Dataset content

+===+

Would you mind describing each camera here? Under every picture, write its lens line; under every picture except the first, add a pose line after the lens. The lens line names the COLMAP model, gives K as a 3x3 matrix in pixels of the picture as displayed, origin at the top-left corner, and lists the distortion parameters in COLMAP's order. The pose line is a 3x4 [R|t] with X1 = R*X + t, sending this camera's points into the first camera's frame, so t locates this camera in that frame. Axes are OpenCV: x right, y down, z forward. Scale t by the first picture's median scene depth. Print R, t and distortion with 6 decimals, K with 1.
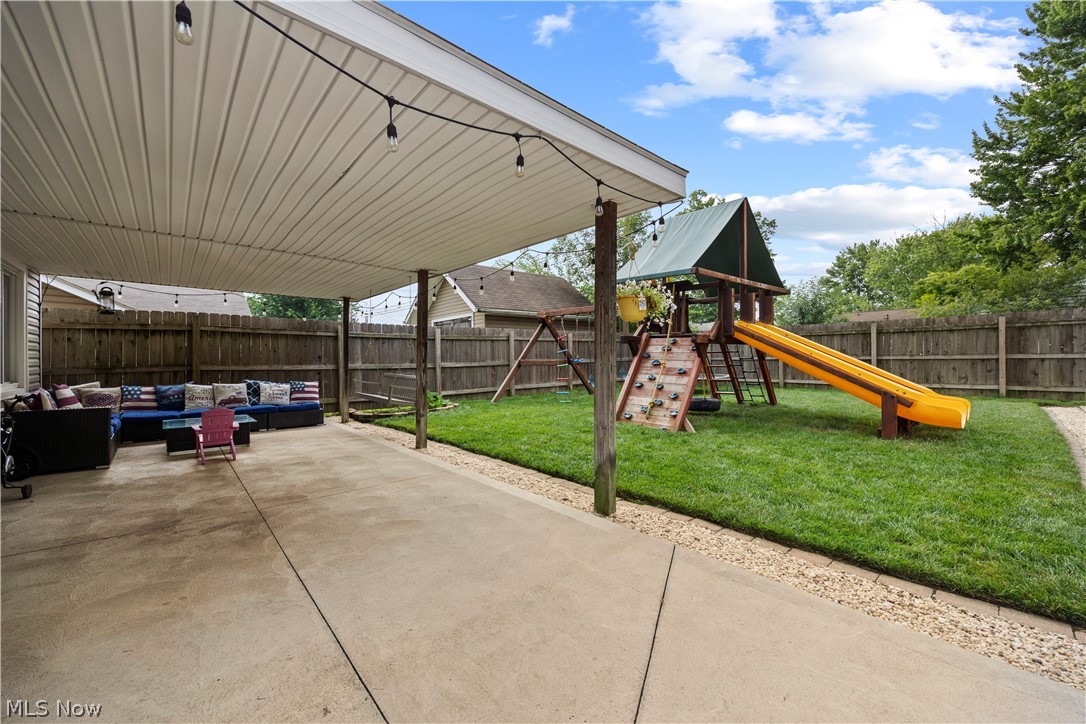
lens RADIAL K [[432.9, 0, 540.0], [0, 432.9, 363.3], [0, 0, 1]] dist [0.002133, -0.000371]
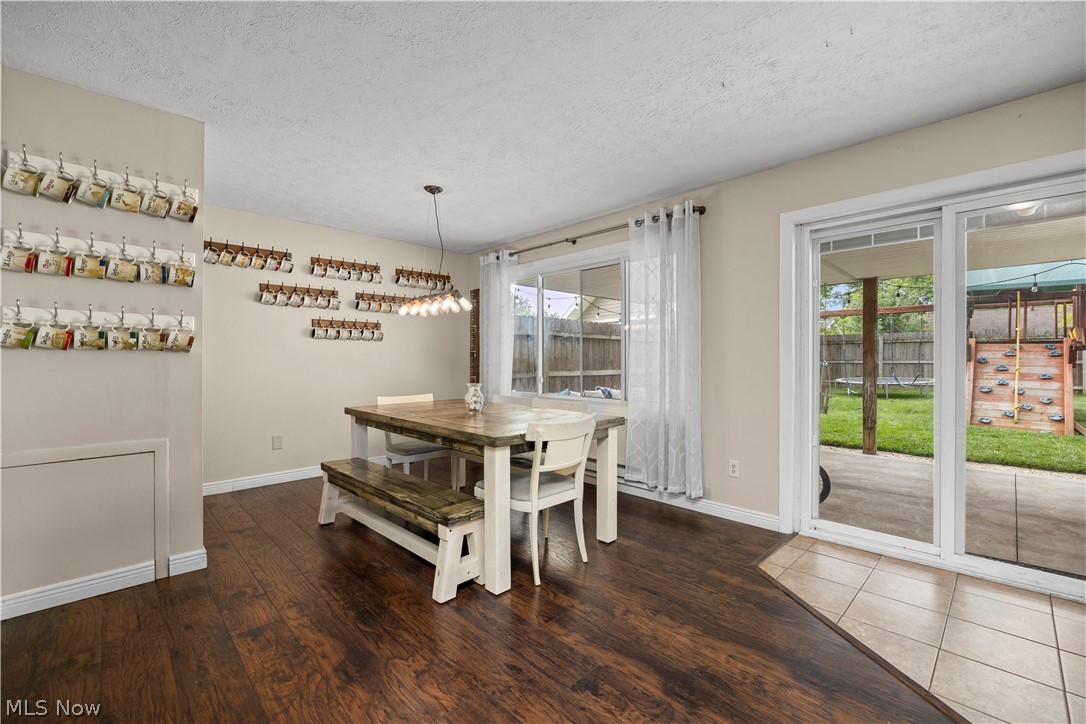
lens RADIAL K [[459.4, 0, 541.7], [0, 459.4, 359.3], [0, 0, 1]] dist [-0.001114, 0.000003]
pose [[0.997100, 0.001088, 0.076100, -0.905555], [-0.000250, 0.999939, -0.011028, -0.010905], [-0.076107, 0.010977, 0.997039, -0.003148]]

+===+

Work instruction
Output the listing above as a two-column CSV with the header input,output. Give one row per block: its text in the input column and its answer in the output column, each as one quoted field with line breaks turned into spaces and the pictures left out.

Finished task
input,output
"Would you mind describing each camera here? Under every picture, write its lens line; under every picture except the first, add a pose line after the lens. The lens line names the COLMAP model, gives K as a 3x3 matrix in pixels of the picture as displayed, origin at the top-left corner, and lists the distortion parameters in COLMAP's order. The pose line is a 3x4 [R|t] with X1 = R*X + t, sending this camera's points into the first camera's frame, so t locates this camera in that frame. Axes are OpenCV: x right, y down, z forward. Scale t by the first picture's median scene depth. Print R, t and distortion with 6 decimals, K with 1.","lens RADIAL K [[432.9, 0, 540.0], [0, 432.9, 363.3], [0, 0, 1]] dist [0.002133, -0.000371] lens RADIAL K [[459.4, 0, 541.7], [0, 459.4, 359.3], [0, 0, 1]] dist [-0.001114, 0.000003] pose [[0.997100, 0.001088, 0.076100, -0.905555], [-0.000250, 0.999939, -0.011028, -0.010905], [-0.076107, 0.010977, 0.997039, -0.003148]]"